La posta in palio è notevole. Lo Zaccheria sarà vestito a festa. Sugli spalti il pubblico delle grandi occasioni reciterà, come sempre, da protagonista. Lo spettacolo, garantito indipendentemente dal risultato, recita che un vincitore c’è già: il gioco del calcio.
Il futuro. Come la realtà aveva evidenziato, nelle proiezioni, l’assise ha confermato Carlo Tavecchio, con merito, alla guida della Federcalcio. I paladini di Andrea Abodi avevano sbagliato i conti. Lo hanno coinvolto tardivamente, gli avevano promesso, ma non sono stati in grado di mantenere. Ho condiviso quanto scritto sulla “rosea” venerdì scorso da Ruggiero Palombo. L’analisi fatta nel suo “Palazzo di vetro” fotografa l’attuale situazione ai vertici del calcio nel paese dei campanili.
Al termine degli interventi, in assemblea, mi sono complimentato con Renzo Ulivieri e Cosimo Sibilia.
“Freccia” (così chiamavo amichevolmente Ulivieri quando si lavorava insieme a Cagliari) ha saputo evitare elegantemente l’inutile entrata, a piedi uniti, di Tommasi ed ha risposto con classe. In modo pacato. Nel suo stile. Saprà sicuramente farsi onore alla vicepresidenza e si renderà utile al sistema.
Cosimo Sibilia ha dato un saggio delle sua capacità politiche. Della sua dialettica e del suo saper fare. Conosce bene l’arte del farsi comprendere. Del “suo” 34 per cento ha lasciato sul tavolo soltanto le “briciole” facendo rimanere con un palmo di naso chi voleva sottrargli fette, abbondanti, della “pagnotta”. E’ un predestinato. Lo attende una poltrona importante, saprà offrire una collaborazione certosina.
Ho espresso nei giorni scorsi a Andrea Abodi il mio parere. E’ stato mal consigliato. Ancor più, male “assistito”. Non avrebbe dovuto cedere alle lusinghe di chi gli garantiva il successo senza averne la certezza. I numeri. Altri avrebbero dovuto candidarsi, al suo posto, se avevano quella convinzione. Di certo la strategia non era la più appropriata, lo hanno confermato gli eventi, ma rinunciare a priori alla sua professionalità potrebbe risultare un errore.
Al “Magno” Claudio si possono contestare tante cose. Esteriorità e comportamenti. Qualcuno li definisce “strafottenza”. Non è, certamente, uno che va per il sottile. Da par suo, però, non pretende di essere simpatico a tutti i costi. Certo, i suoi metodi possono non risultare graditi. Al tirar delle somme rimane, comunque e sempre, la sua concretezza. Nei conti, nei progetti, nella gestione. Per lui parlano i numeri che sono sempre determinanti. Qualcuno vorrebbe scalzarlo, non sarà affatto facile.

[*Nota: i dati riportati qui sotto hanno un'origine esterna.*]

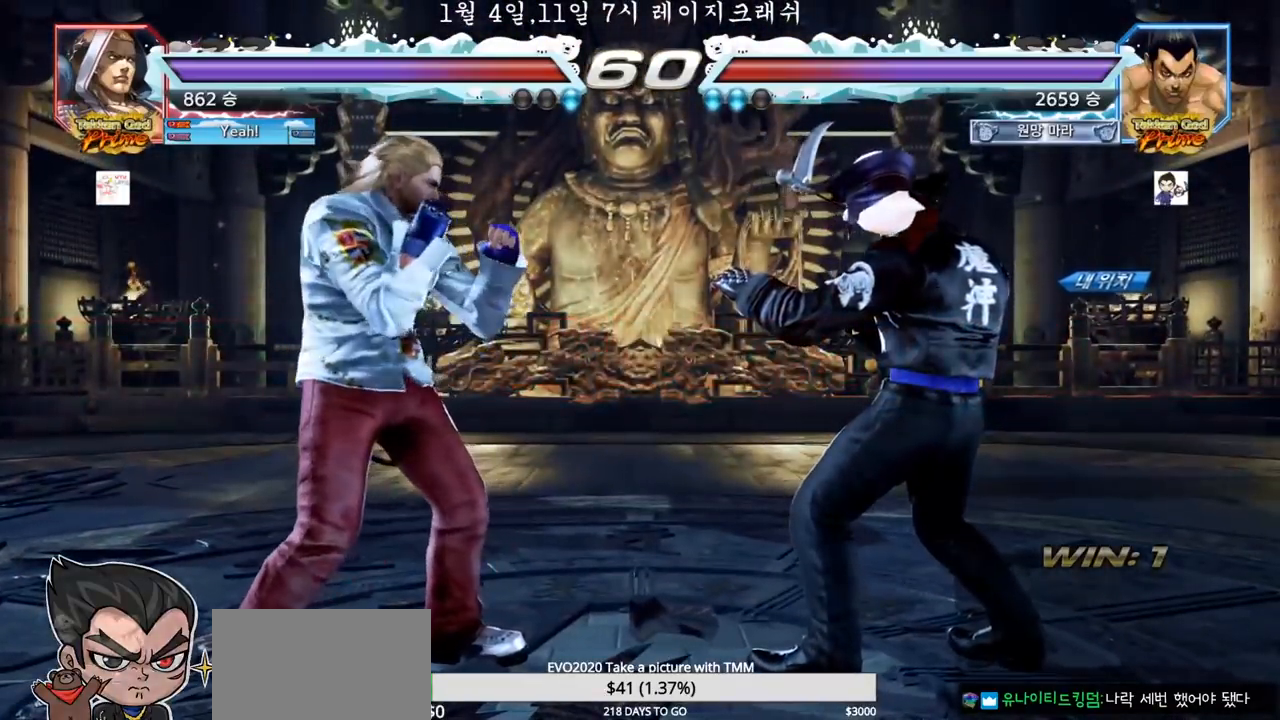
{"buttons": ["SQUARE", "TRIANGLE"], "left_stick": "center", "events": [[433, "SQUARE", "down"], [433, "TRIANGLE", "down"]]}
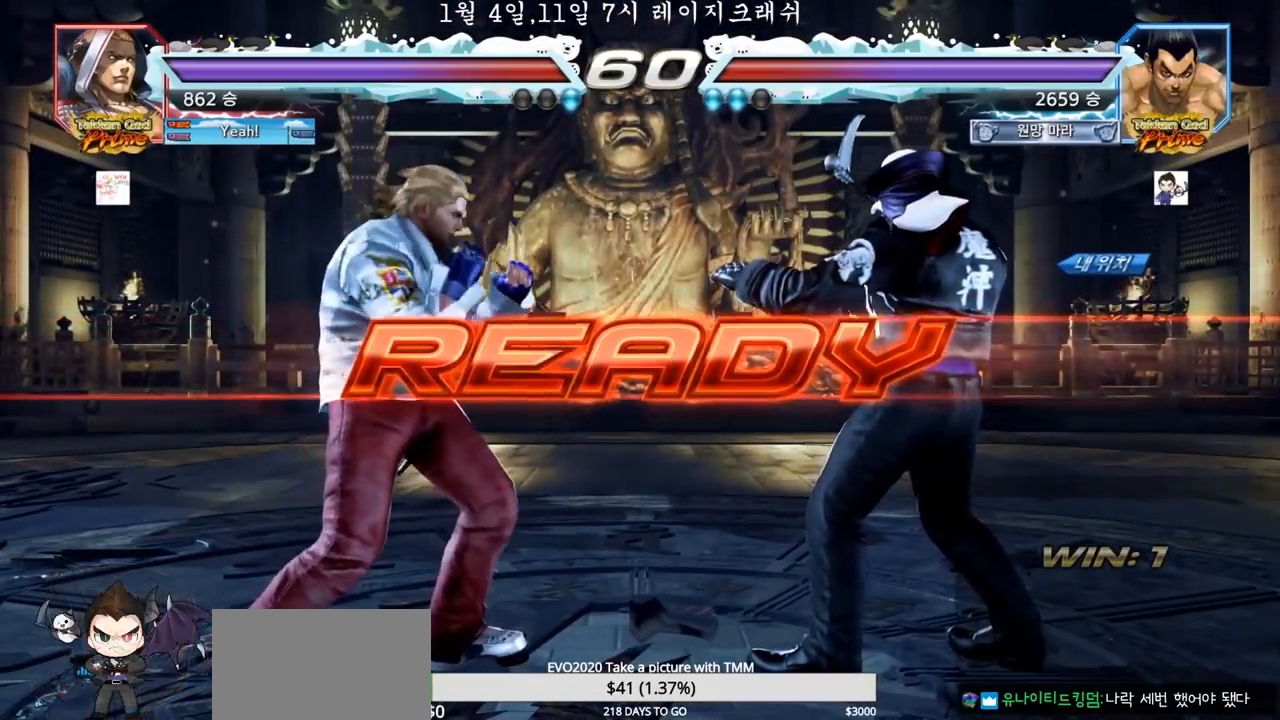
{"buttons": ["TRIANGLE"], "left_stick": "center", "events": [[50, "SQUARE", "up"], [50, "TRIANGLE", "up"], [133, "SQUARE", "down"], [133, "TRIANGLE", "down"], [133, "left_stick", "down"], [233, "SQUARE", "up"], [233, "left_stick", "center"], [250, "TRIANGLE", "up"], [333, "SQUARE", "down"], [383, "TRIANGLE", "down"], [483, "SQUARE", "up"]]}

Carlo Tavecchio è giunto fisicamente provato alla votazione. Colpa di un virus che ne ha minato la condizione fisica. Era rimasto con un filo di voce. Ha trovato comunque la forza di togliersi, giustamente, più di un sassolino. Dovrà farsi carico di quelle riforme (indispensabili) che le leghe non sono state capaci di partorire. E’ pronto a confrontarsi sulla ripartizione delle risorse economiche. Quelle realmente disponibili. Ha dispensato buon senso e, una volta eletto, ha chiesto unità di intenti. Come era nella logica.
Unità di intenti che in precedenza auspicavano i suoi oppositori, ma che, nella delusione dei risultati, sembra essere andata smarrita. Lo scontro sarebbe infatti già in atto sulla riforma della mutualità nel calcio. Quelle che circolano sulla volontà, imminente, di bloccare i campionati di Lega Pro non sono soltanto voci.
Ergo. Quel desiderio, fortemente caldeggiato nel tempo, sedersi con tutte le componenti per ragionare a sistema, non ha forse più motivo di esistere?